_TASK OBJECTIVE_
Look through the data below. Collect every line where the word "Left" occurs.

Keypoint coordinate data
==========
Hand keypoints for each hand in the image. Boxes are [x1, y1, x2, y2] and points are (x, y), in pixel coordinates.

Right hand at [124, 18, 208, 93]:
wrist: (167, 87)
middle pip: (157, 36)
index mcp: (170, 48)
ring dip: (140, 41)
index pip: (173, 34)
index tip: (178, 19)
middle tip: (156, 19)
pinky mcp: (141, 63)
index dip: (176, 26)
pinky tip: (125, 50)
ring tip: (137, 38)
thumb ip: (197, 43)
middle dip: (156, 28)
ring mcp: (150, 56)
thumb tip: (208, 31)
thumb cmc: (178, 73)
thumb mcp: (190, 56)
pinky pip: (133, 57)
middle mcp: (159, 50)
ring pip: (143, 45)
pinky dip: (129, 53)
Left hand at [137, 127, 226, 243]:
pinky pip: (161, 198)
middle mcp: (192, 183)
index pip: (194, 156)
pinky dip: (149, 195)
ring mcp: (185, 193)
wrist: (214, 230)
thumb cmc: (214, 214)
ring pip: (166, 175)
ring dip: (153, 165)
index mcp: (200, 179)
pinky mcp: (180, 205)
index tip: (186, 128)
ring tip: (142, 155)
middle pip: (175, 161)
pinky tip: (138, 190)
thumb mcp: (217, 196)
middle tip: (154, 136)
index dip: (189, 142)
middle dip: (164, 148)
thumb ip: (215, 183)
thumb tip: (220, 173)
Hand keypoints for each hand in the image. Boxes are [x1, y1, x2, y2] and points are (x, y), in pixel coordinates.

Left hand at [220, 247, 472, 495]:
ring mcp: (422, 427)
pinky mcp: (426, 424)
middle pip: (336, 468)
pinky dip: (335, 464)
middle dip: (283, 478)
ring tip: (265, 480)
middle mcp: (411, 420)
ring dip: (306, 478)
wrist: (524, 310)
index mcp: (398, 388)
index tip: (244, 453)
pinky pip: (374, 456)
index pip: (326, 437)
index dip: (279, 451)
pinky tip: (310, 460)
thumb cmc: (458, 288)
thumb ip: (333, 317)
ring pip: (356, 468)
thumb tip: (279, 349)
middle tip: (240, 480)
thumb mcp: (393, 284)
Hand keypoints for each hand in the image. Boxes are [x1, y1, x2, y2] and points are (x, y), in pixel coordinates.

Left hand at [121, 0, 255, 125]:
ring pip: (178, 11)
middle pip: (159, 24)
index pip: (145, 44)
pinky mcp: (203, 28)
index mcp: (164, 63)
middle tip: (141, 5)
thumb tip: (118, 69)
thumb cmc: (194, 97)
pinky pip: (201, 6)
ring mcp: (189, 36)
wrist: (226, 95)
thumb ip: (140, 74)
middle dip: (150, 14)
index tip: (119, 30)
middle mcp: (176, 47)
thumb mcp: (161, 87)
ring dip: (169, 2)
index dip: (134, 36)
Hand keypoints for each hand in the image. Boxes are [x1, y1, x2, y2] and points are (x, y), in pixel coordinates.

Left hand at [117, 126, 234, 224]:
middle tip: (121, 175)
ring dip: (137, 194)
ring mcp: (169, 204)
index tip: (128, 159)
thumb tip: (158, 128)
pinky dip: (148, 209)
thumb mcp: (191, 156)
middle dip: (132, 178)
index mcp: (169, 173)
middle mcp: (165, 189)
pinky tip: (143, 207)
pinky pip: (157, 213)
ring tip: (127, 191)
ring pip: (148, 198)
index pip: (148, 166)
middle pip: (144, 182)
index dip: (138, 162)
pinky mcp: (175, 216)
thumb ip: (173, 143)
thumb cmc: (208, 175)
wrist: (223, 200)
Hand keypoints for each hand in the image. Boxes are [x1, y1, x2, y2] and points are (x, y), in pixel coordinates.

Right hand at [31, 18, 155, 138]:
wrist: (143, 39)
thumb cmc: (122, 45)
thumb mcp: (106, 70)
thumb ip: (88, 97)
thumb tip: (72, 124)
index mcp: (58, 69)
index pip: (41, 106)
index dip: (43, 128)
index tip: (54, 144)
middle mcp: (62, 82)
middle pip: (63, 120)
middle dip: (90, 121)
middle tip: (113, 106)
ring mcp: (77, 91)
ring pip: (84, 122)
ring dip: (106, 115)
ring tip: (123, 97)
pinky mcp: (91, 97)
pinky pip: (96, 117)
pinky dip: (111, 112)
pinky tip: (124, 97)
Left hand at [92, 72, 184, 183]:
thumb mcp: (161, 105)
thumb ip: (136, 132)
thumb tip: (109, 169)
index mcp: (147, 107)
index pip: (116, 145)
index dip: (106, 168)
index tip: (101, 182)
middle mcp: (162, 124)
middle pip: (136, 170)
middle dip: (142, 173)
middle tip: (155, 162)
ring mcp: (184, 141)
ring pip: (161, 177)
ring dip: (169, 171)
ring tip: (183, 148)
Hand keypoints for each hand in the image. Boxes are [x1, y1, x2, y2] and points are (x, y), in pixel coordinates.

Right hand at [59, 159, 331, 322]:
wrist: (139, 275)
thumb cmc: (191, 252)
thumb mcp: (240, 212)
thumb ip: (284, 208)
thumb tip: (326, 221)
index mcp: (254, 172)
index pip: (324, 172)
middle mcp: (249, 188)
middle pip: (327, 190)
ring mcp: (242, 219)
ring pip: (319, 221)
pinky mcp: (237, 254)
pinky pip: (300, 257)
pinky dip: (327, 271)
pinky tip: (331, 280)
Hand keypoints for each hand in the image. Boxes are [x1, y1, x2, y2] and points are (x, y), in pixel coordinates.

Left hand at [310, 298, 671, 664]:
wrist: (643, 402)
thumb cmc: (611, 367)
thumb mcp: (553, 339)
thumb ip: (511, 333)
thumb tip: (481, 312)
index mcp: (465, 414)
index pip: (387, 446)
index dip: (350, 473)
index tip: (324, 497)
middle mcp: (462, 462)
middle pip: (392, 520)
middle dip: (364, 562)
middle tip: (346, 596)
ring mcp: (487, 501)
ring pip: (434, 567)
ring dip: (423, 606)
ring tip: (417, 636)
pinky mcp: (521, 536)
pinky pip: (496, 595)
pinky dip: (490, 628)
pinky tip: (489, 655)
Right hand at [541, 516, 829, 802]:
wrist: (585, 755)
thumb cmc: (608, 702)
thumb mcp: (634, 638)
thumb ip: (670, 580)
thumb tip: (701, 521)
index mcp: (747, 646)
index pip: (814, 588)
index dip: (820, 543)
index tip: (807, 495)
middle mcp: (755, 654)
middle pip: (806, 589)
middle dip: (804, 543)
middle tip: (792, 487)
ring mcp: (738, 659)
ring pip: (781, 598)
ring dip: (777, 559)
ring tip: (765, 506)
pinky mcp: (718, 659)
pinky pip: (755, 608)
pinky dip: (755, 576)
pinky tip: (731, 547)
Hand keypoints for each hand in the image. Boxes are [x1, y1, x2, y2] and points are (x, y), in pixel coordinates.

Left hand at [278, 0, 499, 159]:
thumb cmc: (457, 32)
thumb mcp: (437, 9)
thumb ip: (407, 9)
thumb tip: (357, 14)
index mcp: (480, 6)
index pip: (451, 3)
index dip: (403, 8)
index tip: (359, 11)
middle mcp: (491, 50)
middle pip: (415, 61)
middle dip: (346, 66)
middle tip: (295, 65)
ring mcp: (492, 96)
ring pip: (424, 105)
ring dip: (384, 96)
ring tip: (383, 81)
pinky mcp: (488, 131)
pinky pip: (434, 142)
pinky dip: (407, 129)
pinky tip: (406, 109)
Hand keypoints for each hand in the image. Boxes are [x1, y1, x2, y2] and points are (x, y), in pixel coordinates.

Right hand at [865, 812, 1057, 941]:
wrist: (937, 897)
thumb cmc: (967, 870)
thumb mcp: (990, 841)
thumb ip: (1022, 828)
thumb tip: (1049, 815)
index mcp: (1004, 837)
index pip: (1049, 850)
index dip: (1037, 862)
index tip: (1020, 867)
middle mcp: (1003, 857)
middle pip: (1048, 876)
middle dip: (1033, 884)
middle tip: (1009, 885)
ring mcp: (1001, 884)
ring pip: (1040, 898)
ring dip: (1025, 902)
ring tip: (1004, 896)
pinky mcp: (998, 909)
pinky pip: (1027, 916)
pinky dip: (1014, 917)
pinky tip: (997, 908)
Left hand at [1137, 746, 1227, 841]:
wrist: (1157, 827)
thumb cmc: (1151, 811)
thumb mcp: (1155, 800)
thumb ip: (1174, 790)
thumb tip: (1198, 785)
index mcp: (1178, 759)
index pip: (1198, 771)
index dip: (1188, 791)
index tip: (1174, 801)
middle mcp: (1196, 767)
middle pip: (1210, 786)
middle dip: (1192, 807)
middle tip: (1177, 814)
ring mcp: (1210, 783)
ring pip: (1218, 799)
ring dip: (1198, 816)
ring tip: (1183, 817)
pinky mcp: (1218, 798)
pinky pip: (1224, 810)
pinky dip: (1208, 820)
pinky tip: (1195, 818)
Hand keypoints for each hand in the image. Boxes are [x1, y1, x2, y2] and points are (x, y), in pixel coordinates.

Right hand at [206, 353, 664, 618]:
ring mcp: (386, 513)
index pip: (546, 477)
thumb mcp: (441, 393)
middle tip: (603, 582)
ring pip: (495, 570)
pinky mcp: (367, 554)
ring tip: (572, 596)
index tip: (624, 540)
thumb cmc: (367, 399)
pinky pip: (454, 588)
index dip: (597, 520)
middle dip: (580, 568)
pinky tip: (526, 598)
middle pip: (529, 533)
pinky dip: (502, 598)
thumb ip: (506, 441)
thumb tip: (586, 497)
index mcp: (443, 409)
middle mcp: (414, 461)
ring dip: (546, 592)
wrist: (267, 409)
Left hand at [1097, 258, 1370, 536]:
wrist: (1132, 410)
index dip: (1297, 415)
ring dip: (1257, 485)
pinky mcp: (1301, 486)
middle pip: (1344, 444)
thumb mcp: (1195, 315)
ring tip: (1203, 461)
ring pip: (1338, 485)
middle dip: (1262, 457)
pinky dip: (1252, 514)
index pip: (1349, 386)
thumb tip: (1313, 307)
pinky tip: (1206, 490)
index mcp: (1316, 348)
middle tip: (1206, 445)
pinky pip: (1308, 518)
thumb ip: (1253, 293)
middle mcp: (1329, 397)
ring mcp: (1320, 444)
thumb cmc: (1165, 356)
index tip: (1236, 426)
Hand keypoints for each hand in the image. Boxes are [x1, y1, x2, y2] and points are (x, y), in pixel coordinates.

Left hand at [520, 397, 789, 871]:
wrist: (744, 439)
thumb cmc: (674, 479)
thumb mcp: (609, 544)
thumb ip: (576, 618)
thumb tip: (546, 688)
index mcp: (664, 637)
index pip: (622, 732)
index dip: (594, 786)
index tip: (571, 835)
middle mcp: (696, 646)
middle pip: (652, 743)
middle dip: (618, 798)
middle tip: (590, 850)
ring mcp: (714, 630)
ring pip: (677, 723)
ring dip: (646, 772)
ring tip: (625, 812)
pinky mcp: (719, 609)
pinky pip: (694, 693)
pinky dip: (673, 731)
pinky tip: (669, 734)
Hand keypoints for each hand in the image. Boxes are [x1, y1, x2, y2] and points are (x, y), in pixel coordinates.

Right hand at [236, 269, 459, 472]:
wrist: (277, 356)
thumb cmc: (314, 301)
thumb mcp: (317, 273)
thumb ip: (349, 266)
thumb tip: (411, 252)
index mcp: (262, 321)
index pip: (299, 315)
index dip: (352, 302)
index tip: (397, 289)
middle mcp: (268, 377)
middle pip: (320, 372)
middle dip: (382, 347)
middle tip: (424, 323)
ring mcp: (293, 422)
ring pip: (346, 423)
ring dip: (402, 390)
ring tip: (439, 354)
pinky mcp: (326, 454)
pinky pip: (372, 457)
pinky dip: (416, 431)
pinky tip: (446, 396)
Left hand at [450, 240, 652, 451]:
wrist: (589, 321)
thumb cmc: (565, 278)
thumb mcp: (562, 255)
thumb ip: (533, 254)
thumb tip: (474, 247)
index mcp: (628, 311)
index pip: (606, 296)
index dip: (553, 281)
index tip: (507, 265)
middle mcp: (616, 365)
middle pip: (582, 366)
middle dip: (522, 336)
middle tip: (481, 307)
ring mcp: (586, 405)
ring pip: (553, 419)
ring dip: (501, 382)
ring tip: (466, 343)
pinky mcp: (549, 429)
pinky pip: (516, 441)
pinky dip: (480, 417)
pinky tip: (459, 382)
==========
_WRITTEN RESPONSE_
Left hand at [137, 127, 226, 243]:
Left hand at [220, 247, 472, 495]:
Left hand at [121, 0, 255, 125]:
Left hand at [117, 126, 234, 224]:
Left hand at [92, 72, 184, 183]:
Left hand at [310, 298, 671, 664]:
Left hand at [278, 0, 499, 159]:
Left hand at [1137, 746, 1227, 841]:
Left hand at [1097, 258, 1370, 536]:
Left hand at [520, 397, 789, 871]:
Left hand at [450, 240, 652, 451]:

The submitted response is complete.